— Я согрею тебя, и жар уйдет. Мы его прогоним вместе…
Опять этот голос, совсем рядом, обдает жаром ее ухо, шею… Только, не уходи, не бросай ее одну. Прижми покрепче, чтобы дышать стало нечем. Она так хочет этого.
Блаженство разливается по телу, слезы высыхают на глазах. Наконец-то, приходит долгожданный сон. Не бред, не обморок, а глубокий сон.
— Какая же ты хрупкая, — он бормочет ей на ухо, и Лея чувствует, как его огненная рука накрывает ее грудь, теснее прижимая ее всю к обнаженному горячему телу. — И такая молодая, почти ребенок…
Боги, спасибо, что не дали умереть раньше, чем она испытала это блаженство. Теперь она может уснуть спокойно, даже если больше не проснется.
Асмунд проснулся и понял, что постель совершенно промокла. Значит, жар спал, и, скорее всего, опасность миновала. Он аккуратно высвободил руки и всмотрелся в лицо спящей рядом девушки. Бледная, почти как те простыни, на которых лежит. На губе заживающая рана. Откуда она? У кого поднялась рука на это невесомое создание?

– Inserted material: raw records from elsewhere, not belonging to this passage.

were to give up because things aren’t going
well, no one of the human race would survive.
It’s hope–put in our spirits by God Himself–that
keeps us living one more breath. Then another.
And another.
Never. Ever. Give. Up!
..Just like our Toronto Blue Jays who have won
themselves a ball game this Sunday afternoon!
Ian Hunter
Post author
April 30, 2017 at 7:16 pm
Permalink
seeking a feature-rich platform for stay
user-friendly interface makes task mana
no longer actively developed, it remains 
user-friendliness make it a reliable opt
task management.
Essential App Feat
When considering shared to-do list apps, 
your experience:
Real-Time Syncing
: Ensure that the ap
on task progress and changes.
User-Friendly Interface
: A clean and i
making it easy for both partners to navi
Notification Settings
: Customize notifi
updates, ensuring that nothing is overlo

Она еще такая малышка, но тело ее уже полностью сформировалось. Вчера он боролся с диким возбуждением, стоило коснуться ее плоского живота и небольшого холмика груди. А эти волосы! Цвета соломы. Он не смог сдержать порыв и зарылся в них носом, втягивая густой, ее собственный аромат. Это помешательство какое-то! Он не должен так на нее реагировать. Она — жена его врага.
Асмунд в раздражении вскочил с кровати и принялся натягивать на себя одежду. Это был всего лишь акт доброй воли с его стороны. Он всего-навсего не дал ей сгореть от жара. Не более того. А все остальное… Это просто морок, у него давно не было женщины.

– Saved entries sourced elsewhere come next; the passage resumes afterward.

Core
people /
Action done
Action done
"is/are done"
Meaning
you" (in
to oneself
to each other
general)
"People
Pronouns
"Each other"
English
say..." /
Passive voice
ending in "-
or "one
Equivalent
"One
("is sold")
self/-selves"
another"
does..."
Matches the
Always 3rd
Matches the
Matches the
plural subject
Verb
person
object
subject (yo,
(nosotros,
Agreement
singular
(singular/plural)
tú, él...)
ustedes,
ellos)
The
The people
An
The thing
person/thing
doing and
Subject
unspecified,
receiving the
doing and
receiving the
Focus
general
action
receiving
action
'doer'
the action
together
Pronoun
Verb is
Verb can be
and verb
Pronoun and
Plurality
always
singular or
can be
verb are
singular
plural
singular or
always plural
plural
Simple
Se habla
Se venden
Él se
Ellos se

Он развел огонь в остывшем очаге и повесил над огнем котелок с водой. А потом опрометью бросился из дома. Ему необходим свежий морозный воздух, чтобы прочистил голову, вытеснил из нее все ненужные мысли. У него столько дел, а они застряли тут. Впереди еще ледники, и она не может двигаться дальше, пока не поправится. Что ж придется смириться и остаться тут на несколько дней, если он хочет довезти ее живой.
Вода закипела, к тому моменту, когда Асмунд вернулся в дом. На Лею он старался не смотреть, но не мог не прислушиваться к ее частому дыханию. Как же она еще слаба! Сам не понял, что испытал, подумав так, то ли огорчение, то ли жалость. Только вот последнее он и близко не должен подпускать к себе. Для жалости к людям ее сословия у него уже давным-давно душа закрыта на много замков.
Асмунд разбавил воду и приблизился к кровати. Не хотелось ее будить, но и позволять дальше лежать на мокрых простынях нельзя.